## [EXTRACT PROVIDED]
====
Environmentalists are expressing alarm over an increasing number of dead dolphins that have washed ashore on Mauritius after a Japanese ship ran aground last month, spilling oil into the famed blue lagoons off the Indian Ocean island.
Greenpeace said on Friday that 39 dead dolphins had been found since the ship struck a coral reef on July 25, spilling 1,000 tons of fuel oil into the sea. A government report said that as of Thursday the toll was 26 dead melon-headed whales — which are members of the dolphin family — as well as one bottlenose dolphin.
The deaths — which have been increasing in recent days — have added to growing concern that the spill could be disastrous for Mauritius, whose lagoons, lush tropical jungles and mountains attracted 1.3 millions visitors last year.
Greenpeace said that an urgent investigation was needed to determine whether the oil spill was killing the marine mammals. The organization said that the dead dolphins had not eaten and were under stress.
====
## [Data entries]
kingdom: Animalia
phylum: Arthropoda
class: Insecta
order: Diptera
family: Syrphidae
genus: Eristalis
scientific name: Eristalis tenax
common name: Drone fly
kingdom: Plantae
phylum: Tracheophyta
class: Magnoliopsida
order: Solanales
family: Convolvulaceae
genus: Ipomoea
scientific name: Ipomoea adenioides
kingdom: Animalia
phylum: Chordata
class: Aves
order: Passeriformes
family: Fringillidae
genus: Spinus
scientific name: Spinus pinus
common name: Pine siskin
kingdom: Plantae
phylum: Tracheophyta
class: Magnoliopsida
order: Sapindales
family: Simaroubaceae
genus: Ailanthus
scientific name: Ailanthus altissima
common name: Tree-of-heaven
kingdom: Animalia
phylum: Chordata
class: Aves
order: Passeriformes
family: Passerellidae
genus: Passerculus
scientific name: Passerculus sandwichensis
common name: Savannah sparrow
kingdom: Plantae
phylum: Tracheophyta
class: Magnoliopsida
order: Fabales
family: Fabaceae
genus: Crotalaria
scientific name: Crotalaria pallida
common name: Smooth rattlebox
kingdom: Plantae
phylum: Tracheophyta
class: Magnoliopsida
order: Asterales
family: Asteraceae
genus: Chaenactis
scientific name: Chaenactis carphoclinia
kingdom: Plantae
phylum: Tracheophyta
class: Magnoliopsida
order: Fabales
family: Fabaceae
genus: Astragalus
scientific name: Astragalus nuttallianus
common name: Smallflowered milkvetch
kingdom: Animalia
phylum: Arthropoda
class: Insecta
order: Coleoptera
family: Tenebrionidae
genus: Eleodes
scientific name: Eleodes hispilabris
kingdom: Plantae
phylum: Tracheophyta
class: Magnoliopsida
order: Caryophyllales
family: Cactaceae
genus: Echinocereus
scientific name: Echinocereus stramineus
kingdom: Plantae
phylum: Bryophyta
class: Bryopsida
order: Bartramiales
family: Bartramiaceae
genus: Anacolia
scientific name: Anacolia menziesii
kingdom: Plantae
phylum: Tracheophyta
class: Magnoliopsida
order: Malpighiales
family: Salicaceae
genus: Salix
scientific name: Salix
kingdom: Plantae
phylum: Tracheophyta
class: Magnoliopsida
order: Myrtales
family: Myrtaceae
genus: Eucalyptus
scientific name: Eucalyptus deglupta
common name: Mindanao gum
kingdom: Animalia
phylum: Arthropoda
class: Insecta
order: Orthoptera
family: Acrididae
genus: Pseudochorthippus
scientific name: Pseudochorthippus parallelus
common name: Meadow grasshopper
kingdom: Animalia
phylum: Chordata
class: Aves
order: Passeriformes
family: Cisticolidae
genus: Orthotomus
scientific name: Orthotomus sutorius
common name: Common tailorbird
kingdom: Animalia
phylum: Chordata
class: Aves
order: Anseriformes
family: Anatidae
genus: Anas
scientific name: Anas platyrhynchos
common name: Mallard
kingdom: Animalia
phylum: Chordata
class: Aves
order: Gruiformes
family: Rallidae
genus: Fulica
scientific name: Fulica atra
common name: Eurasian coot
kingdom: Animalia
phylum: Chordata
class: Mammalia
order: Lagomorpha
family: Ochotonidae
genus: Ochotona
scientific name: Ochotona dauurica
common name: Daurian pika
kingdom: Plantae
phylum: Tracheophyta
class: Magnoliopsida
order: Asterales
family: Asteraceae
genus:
====
## [WORK ORDER 1]
Print the passage from the report on dead dolphins in Mauritius from "Greenpeace said on" up to and including "were under stress.", copied word for word.
## [WORK ORDER 2]
Proceed with the report on the Mauritius oil spill, writing on from its last sentence.

## [RESPONSE 1]
Greenpeace said on Friday that 39 dead dolphins had been found since the ship struck a coral reef on July 25, spilling 1,000 tons of fuel oil into the sea. A government report said that as of Thursday the toll was 26 dead melon-headed whales — which are members of the dolphin family — as well as one bottlenose dolphin.
The deaths — which have been increasing in recent days — have added to growing concern that the spill could be disastrous for Mauritius, whose lagoons, lush tropical jungles and mountains attracted 1.3 millions visitors last year.
Greenpeace said that an urgent investigation was needed to determine whether the oil spill was killing the marine mammals. The organization said that the dead dolphins had not eaten and were under stress.

## [RESPONSE 2]
Local fishermen have taken to banging iron bars together to create “a sonar wall” to prevent more animals from stranding on the shore, Greenpeace said.
“This is a deeply sad and alarming day for the people of Mauritius and for its singular biodiversity,” Happy Khambule, a senior climate and energy campaign manager at Greenpeace Africa, said in a statement on Wednesday. He said that Greenpeace had urged the authorities to “carry out a swift, transparent and public autopsy on the bodies collected.”
The Wakashio, a Japanese-owned but Panama-flagged bulk carrier, had been carrying 200 tons of diesel and 3,800 tons of fuel oil when it ran aground off the southeast coast of the tiny island nation. The crew was rescued but the ship remained at sea for nearly two weeks, as the authorities deployed a 550-yard-long fence around the vessel and hundreds of booms. They initially said no spill had been detected.
But bunker oil leaked from the ship on Aug. 6, and the vessel broke apart on Aug. 15, according to Tokyo-Mitsui O.S.K. Lines, Ltd., the company that chartered the ship. Three days later, two of the ship’s officers were arrested by the Mauritian authorities and charged with unsafe navigation, the company said.
But many Mauritians said the government was not prepared for such a catastrophe, even though the country had been the site of at least three shipwrecks in the past decade.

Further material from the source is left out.